Escutar, portanto, não é apenas ouvir sons ou ler textos sagrados. É assumir uma postura interior de docilidade, permitindo que Deus instrua a consciência. A mensagem ressalta que essa escuta inclui também o reconhecimento do “clamor dos pobres”, que interpela a Igreja e a sociedade. A Palavra não afasta da realidade; ao contrário, torna o fiel mais sensível às injustiças e sofrimentos do mundo.


Jejuar: disciplina e liberdade interior
O segundo eixo da reflexão quaresmal é o jejum. Tradicional prática ascética da Igreja, o jejum não se limita à abstinência de alimentos, mas envolve uma pedagogia espiritual mais ampla.
Ao restringir voluntariamente algo que é legítimo e necessário, o fiel aprende a ordenar seus desejos. O corpo participa da conversão, recordando que nem toda fome é apenas material. Existe também fome de justiça, de verdade e de Deus.
Inspirando-se em Santo Agostinho, o Papa recorda que, nesta vida, o homem experimenta fome e sede de justiça, enquanto a plena saciedade pertence à eternidade.

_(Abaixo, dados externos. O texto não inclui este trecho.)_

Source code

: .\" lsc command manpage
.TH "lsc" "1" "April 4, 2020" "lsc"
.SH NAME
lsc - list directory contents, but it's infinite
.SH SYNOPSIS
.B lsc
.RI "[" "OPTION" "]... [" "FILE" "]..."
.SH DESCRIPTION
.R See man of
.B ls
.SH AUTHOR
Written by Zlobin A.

O jejum, nesse sentido, dilata o coração e aumenta a capacidade de desejar o bem supremo.
Contudo, a autenticidade do jejum depende da humildade. Ele não pode transformar-se em motivo de orgulho ou aparência religiosa. Como ensina o Evangelho, deve ser vivido com discrição e sinceridade. Além disso, precisa estar enraizado na Palavra de Deus: não basta deixar de comer; é necessário alimentar-se espiritualmente.
A mensagem propõe também uma forma concreta e atual de abstinência: o jejum das palavras que ferem. Em uma sociedade marcada por discursos agressivos, julgamentos precipitados e ofensas — especialmente no ambiente digital — o Papa convida os fiéis a desarmar a linguagem. Renunciar à calúnia, ao falar mal do ausente e ao tom ofensivo torna-se um gesto concreto de conversão.


Uma dimensão comunitária
A Quaresma não é um caminho isolado. A Escritura recorda momentos em que o povo de Deus se reuniu para escutar a Lei, jejuar e renovar a aliança. A conversão possui sempre uma dimensão comunitária.

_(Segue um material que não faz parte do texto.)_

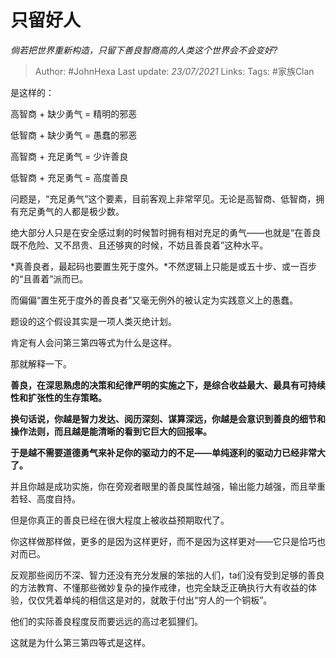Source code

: * 只留好人
  :PROPERTIES:
  :CUSTOM_ID: 只留好人
  :END:

/倘若把世界重新构造，只留下善良智商高的人类这个世界会不会变好?/

#+BEGIN_QUOTE
  Author: #JohnHexa Last update: /23/07/2021/ Links: Tags: #家族Clan
#+END_QUOTE

是这样的：

高智商 + 缺少勇气 = 精明的邪恶

低智商 + 缺少勇气 = 愚蠢的邪恶

高智商 + 充足勇气 = 少许善良

低智商 + 充足勇气 = 高度善良

问题是，“充足勇气”这个要素，目前客观上非常罕见。无论是高智商、低智商，拥有充足勇气的人都是极少数。

绝大部分人只是在安全感过剩的时候暂时拥有相对充足的勇气------也就是“在善良既不危险、又不昂贵、且还够爽的时候，不妨且善良着”这种水平。

*真善良者，最起码也要置生死于度外。*不然逻辑上只能是或五十步、或一百步的“且善着”派而已。

而偏偏“置生死于度外的善良者”又毫无例外的被认定为实践意义上的愚蠢。

题设的这个假设其实是一项人类灭绝计划。

肯定有人会问第三第四等式为什么是这样。

那就解释一下。

*善良，在深思熟虑的决策和纪律严明的实施之下，是综合收益最大、最具有可持续性和扩张性的生存策略。*

*换句话说，你越是智力发达、阅历深刻、谋算深远，你越是会意识到善良的细节和操作法则，而且越是能清晰的看到它巨大的回报率。*

*于是越不需要道德勇气来补足你的驱动力的不足------单纯逐利的驱动力已经非常大了。*

并且你越是成功实施，你在旁观者眼里的善良属性越强，输出能力越强，而且举重若轻、高度自持。

但是你真正的善良已经在很大程度上被收益预期取代了。

你这样做那样做，更多的是因为这样更好，而不是因为这样更对------它只是恰巧也对而已。

反观那些阅历不深、智力还没有充分发展的笨拙的人们，ta们没有受到足够的善良的方法教育、不懂那些微妙复杂的操作戒律，也完全缺乏正确执行大有收益的体验，仅仅凭着单纯的相信这是对的，就敢于付出“穷人的一个铜板”。

他们的实际善良程度反而要远远的高过老狐狸们。

这就是为什么第三第四等式是这样。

Paróquias, famílias, grupos eclesiais e comunidades religiosas são chamados a viver juntos esse tempo de graça. A escuta da Palavra e o jejum tornam-se experiências partilhadas, fortalecendo a comunhão e promovendo um verdadeiro espírito de reconciliação.
A conversão, segundo a mensagem, não se limita à consciência individual. Ela atinge o estilo das relações, a qualidade do diálogo e a forma como as comunidades se deixam interpelar pelos desafios do mundo contemporâneo. Trata-se de rever atitudes, prioridades e estruturas que podem obscurecer o testemunho cristão.


Rumo à civilização do amor
Ao concluir a mensagem, o Papa pede a graça de uma Quaresma que torne os ouvidos mais atentos a Deus e aos “últimos”. Escutar e jejuar não são práticas isoladas, mas caminhos que conduzem à construção da civilização do amor.
A escuta abre o coração; o jejum purifica os desejos; ambos conduzem a uma vida mais coerente com o Evangelho. Ao reduzir palavras ofensivas e ampliar o espaço para a esperança e a paz, os cristãos tornam-se instrumentos de reconciliação.
Assim, a Quaresma apresenta-se como um tempo favorável para redescobrir o essencial. Em meio às distrações do cotidiano, ela recorda que a fé se fortalece quando Deus ocupa o centro da existência. Escutar a sua Palavra e jejuar com autenticidade são passos concretos rumo à Páscoa — não apenas como celebração litúrgica, mas como renovação profunda do coração.